Dataset entries
···
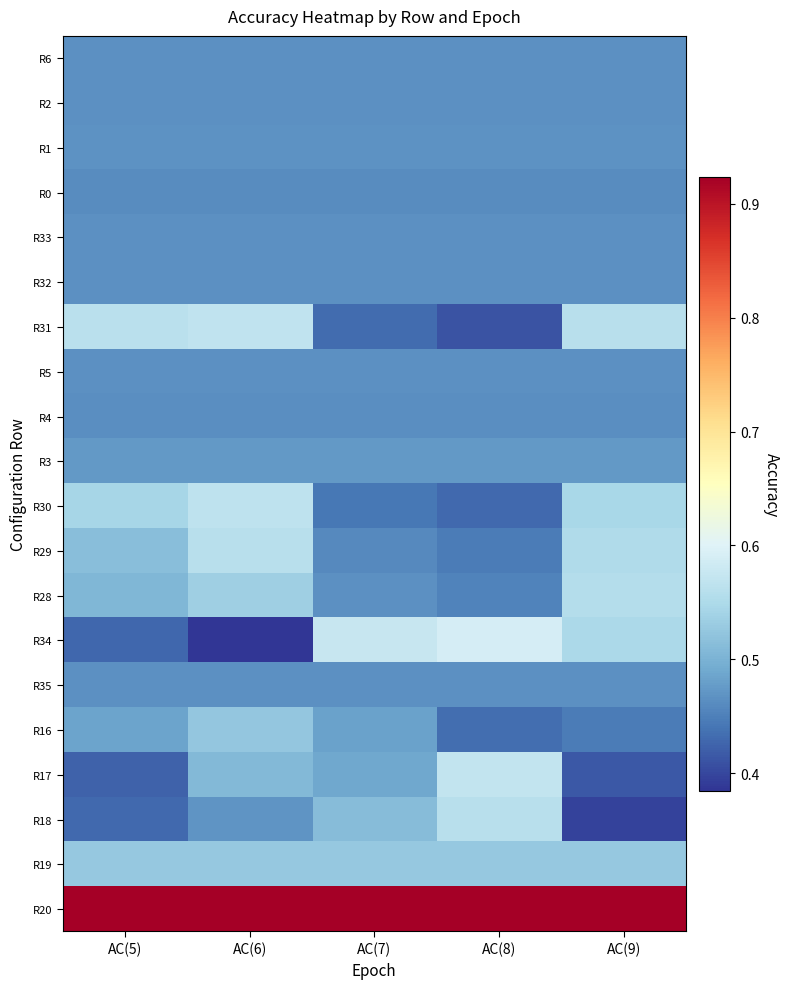

What is the greatest value displayed?

0.9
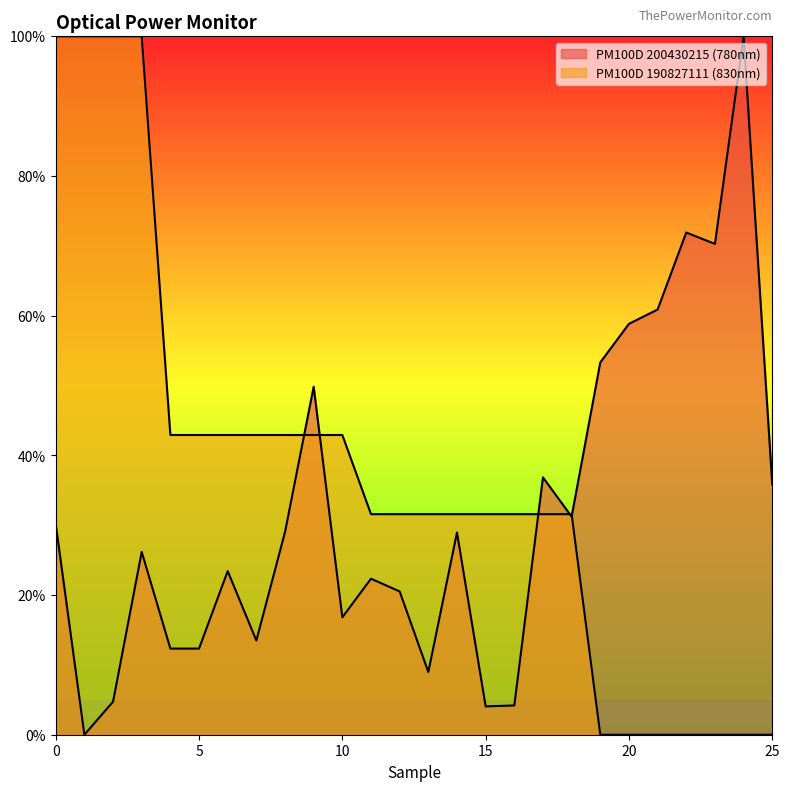

What is the sum of all PM100D 190827111 (830nm) values?

9.5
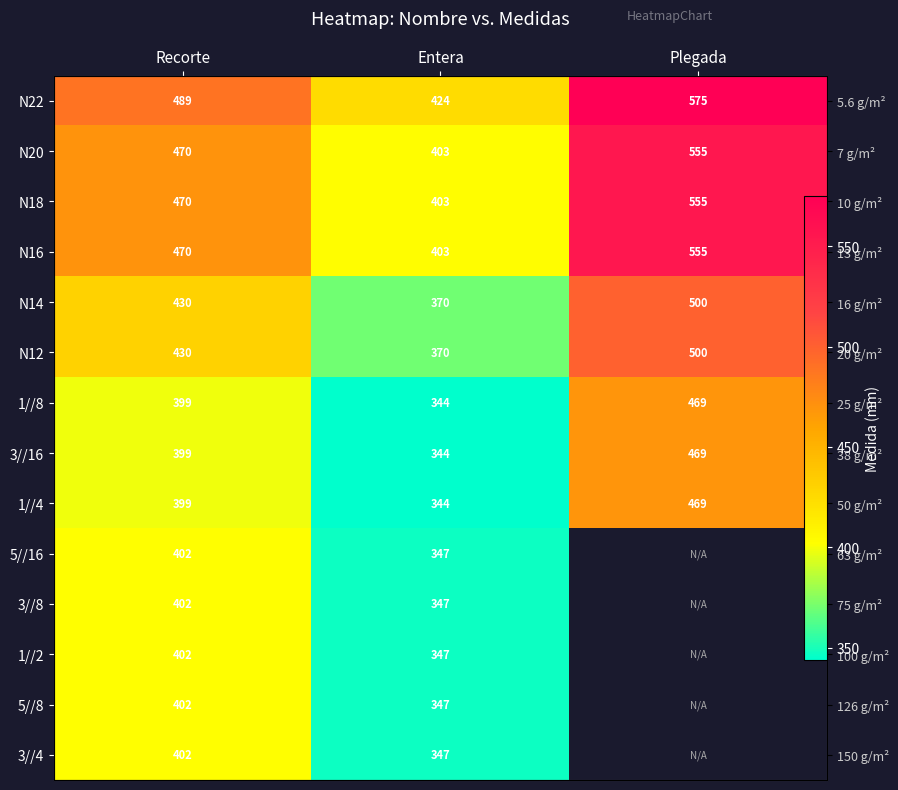

The 1//4 series shows 344.0 at Entera. True or false?

True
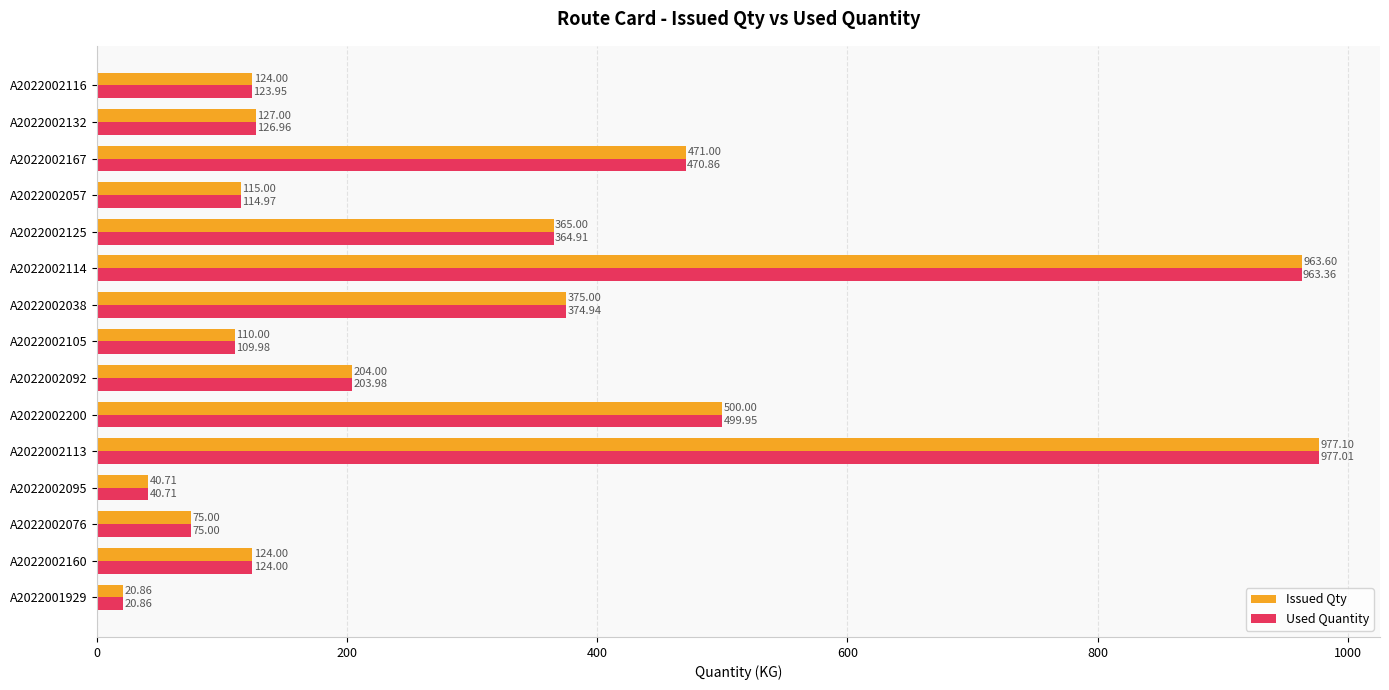

What is the difference between the Used Quantity values at A2022002132 and A2022002125?

238.0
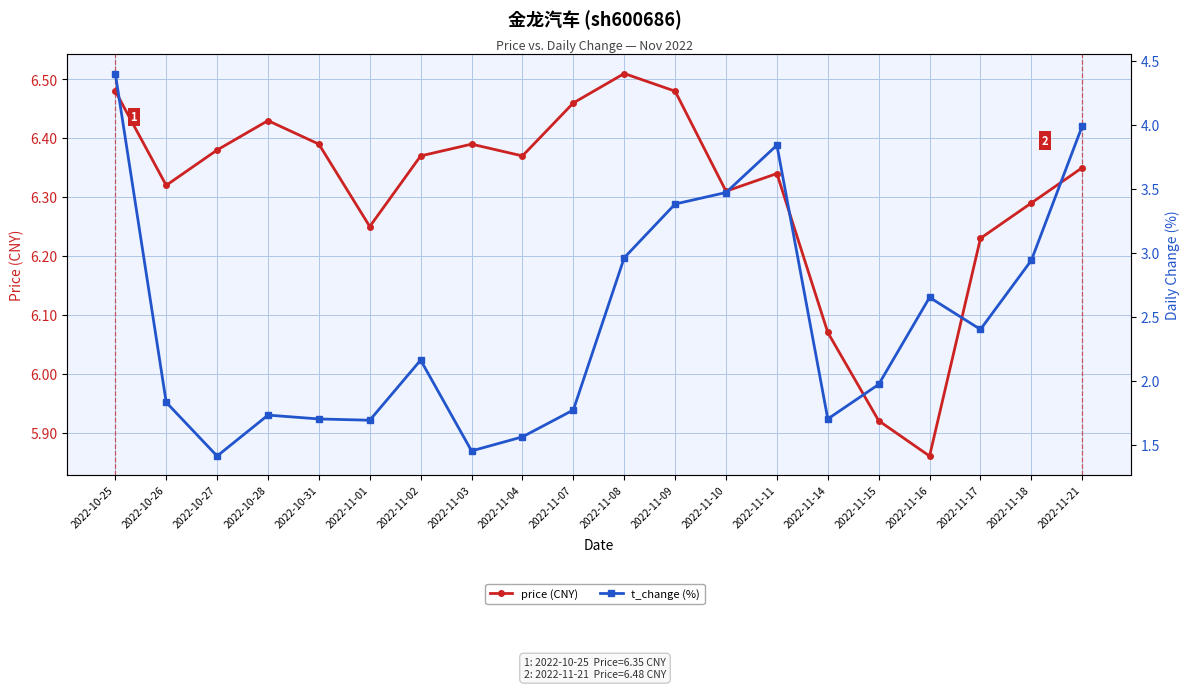

Is the value of price (CNY) at 2022-11-15 greater than the value of t_change (%) at 2022-11-21?

Yes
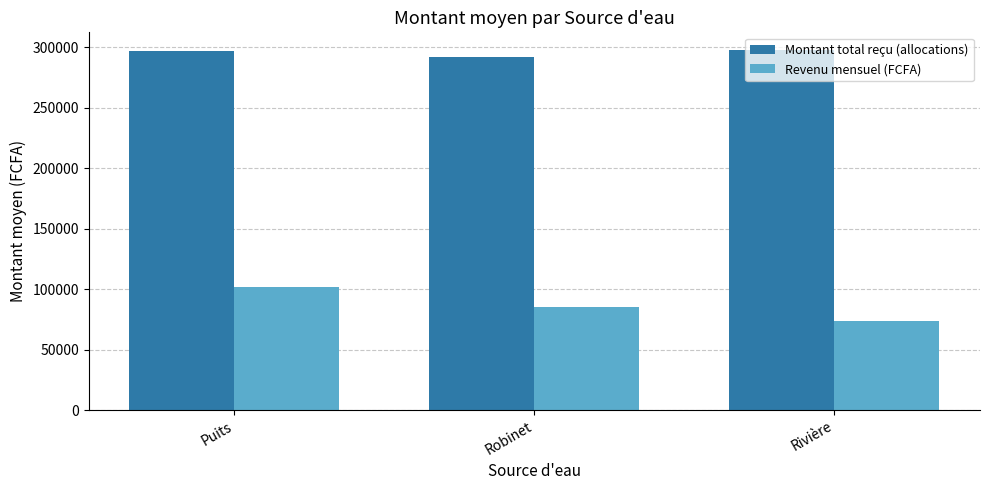

Which series changed the most between Puits and Rivière?

Revenu mensuel (FCFA)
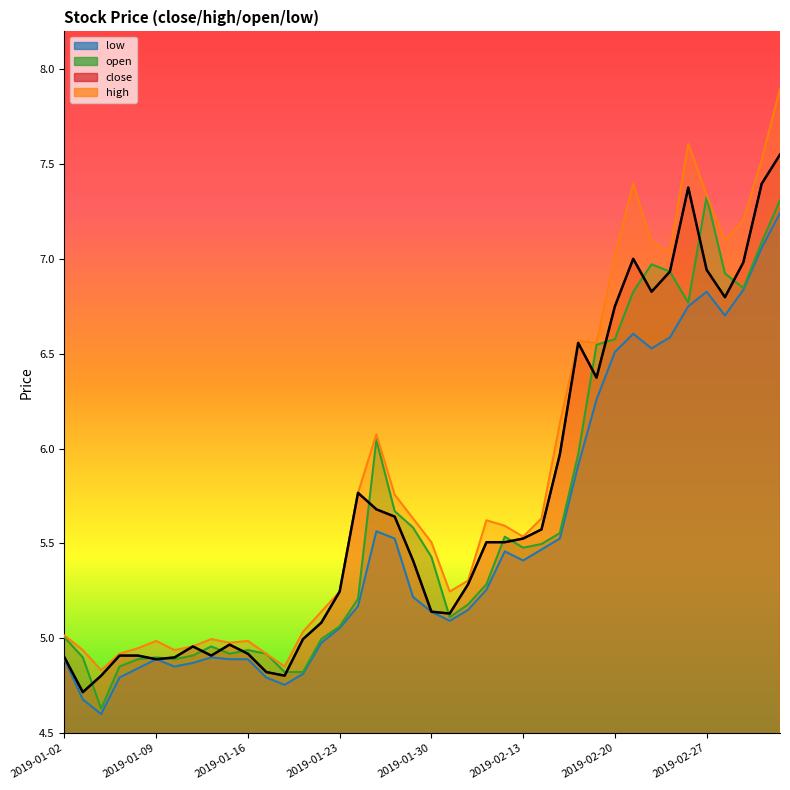

Which category has the lowest value in the open series?

2019-01-04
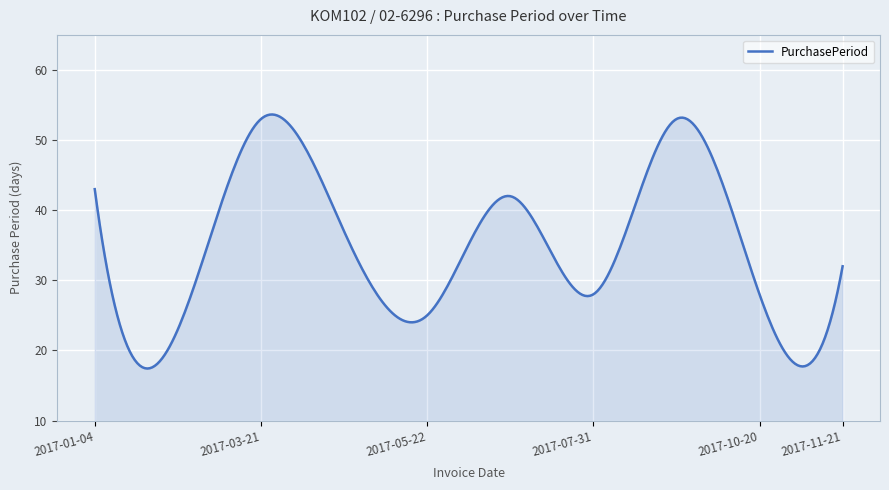

What is the greatest value displayed?

53.6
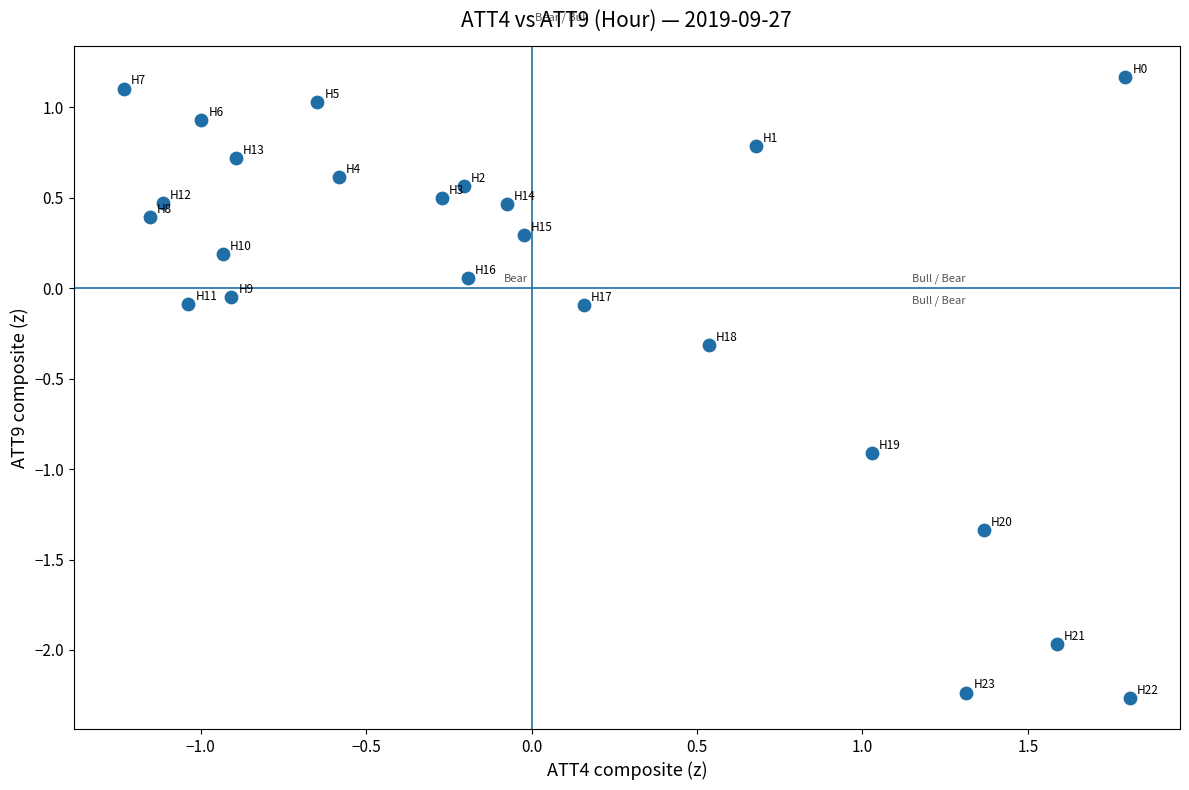

What is the range of X values (max minus min)?

3.0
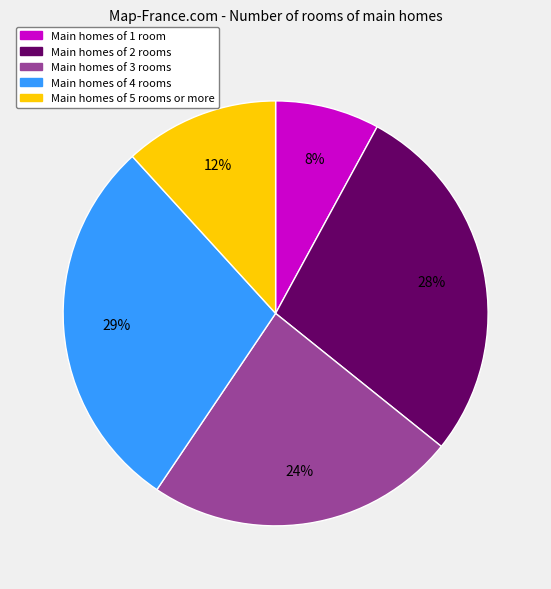

To the nearest percent, what is the average slice percentage?

20%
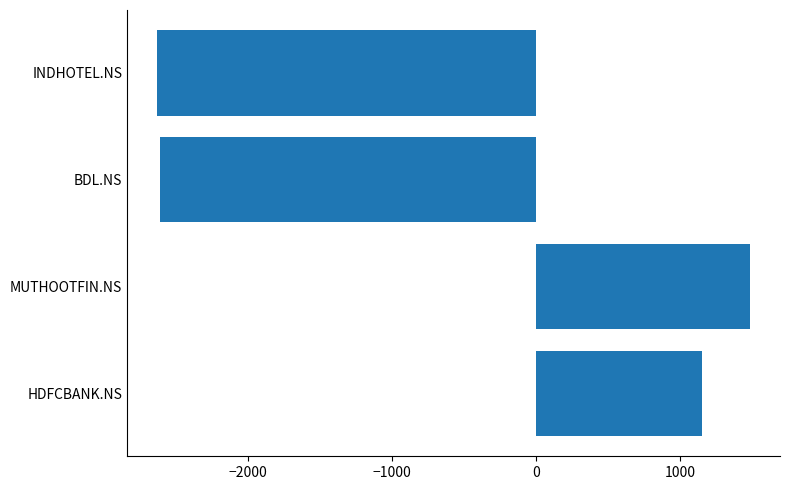

Where is the data nearest to the value -572?

HDFCBANK.NS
···
_WHAT THE TASK REQUIRES:_ How many lines above contain the word "nearest"? Reply with the number only.

_RESULT:_ 2